In its broadcast, the newsmagazine revisited the 1989 death of Janice Johnson, a Lockeporte, Nova Scotia, wife and mother of two.
But there was an Internet twist to the saga.
The report, dubbed an "Interactive Dateline Mystery," invited viewers to decide which aspects of the apparent homicide deserved airtime. At five points during the hour, the audience was offered options through a Web site.
Described by anchor Stone Phillips as an "experiment to show you how challenging it can be for even well-meaning professionals to get at the truth," it was a novel, perhaps hokey twist on a feedback technique more commonly used to let viewers pick videos to air on MTV.
Instead, "Dateline" first asked the audience who should be re-questioned: Daughter Darla? Neighbor Clare? The medical examiner?
"If you do log on and vote, your choice will actually change where the story goes next," said Phillips.
After airing in the East and Midwest, the build-your-own news show was scheduled to repeat, in potentially different configurations, for "Dateline" feeds to Mountain and Pacific states.
It turned out that 52 percent of responses in the Eastern and Central time zones chose Clare, "and you're right," declared correspondent John Hockenberry. As that prerecorded segment rolled, Clare Thompson was seen disputing the theory that the death was an accident, as was initially ruled.
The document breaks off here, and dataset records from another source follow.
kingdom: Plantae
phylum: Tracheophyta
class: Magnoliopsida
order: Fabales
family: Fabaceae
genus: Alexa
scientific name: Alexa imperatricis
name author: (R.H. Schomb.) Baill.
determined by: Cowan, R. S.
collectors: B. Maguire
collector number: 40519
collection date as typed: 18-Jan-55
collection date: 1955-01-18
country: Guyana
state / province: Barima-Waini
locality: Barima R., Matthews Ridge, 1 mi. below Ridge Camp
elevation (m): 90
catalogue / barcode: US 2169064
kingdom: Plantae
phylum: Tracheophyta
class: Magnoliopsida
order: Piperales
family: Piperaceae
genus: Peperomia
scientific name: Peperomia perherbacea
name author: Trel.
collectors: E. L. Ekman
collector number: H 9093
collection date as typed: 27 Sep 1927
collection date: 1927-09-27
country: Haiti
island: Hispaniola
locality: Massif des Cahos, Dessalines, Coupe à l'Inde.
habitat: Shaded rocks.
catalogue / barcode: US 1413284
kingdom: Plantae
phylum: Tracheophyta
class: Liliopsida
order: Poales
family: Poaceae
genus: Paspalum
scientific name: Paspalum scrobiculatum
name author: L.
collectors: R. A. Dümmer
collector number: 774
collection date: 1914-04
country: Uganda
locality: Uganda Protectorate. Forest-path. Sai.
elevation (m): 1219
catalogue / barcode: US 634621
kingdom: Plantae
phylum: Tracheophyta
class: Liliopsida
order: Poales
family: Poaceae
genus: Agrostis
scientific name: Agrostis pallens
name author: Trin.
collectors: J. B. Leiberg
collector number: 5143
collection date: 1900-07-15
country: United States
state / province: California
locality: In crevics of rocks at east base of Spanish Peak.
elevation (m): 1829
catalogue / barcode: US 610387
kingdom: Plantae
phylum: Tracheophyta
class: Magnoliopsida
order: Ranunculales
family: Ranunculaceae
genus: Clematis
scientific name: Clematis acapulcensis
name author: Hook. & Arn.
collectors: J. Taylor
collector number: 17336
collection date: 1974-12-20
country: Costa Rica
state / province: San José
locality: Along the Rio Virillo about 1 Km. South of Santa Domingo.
At the next juncture, viewers rejected examining the timeline (32 percent of responses) or motive (20 percent) in favor of re-inspecting the crime scene (48 percent).
The West Coast audience chose, in nearly the same percentages, what the other time zones chose.
Pacific time zone viewers chose (48 percent) to continue to question neighbor Clare Thompson and also were in favor (41 percent) to re-inspect the crime scene. They found Clayton Johnson innocent (69 percent) but only 17 percent ruled the death an accident.
The program received more than 100,000 total hits, said Hilary Smith, senior manager for NBC news Communications in New York.
Johnson was found lying unconscious in a pool of blood at the foot of her basement steps. She died in a hospital four hours later.
Although a coroner ruled her death an accident, her husband, Clayton, was arrested, charged and convicted of first-degree murder. He served five years in prison before being released in 1998 on the strength of new evidence supporting the accident theory.
But before learning of his freedom, viewers were placed in a virtual jury box: Did Clayton Johnson do it or not? For the first "Dateline" airing, a hefty 68 percent of responses found him innocent.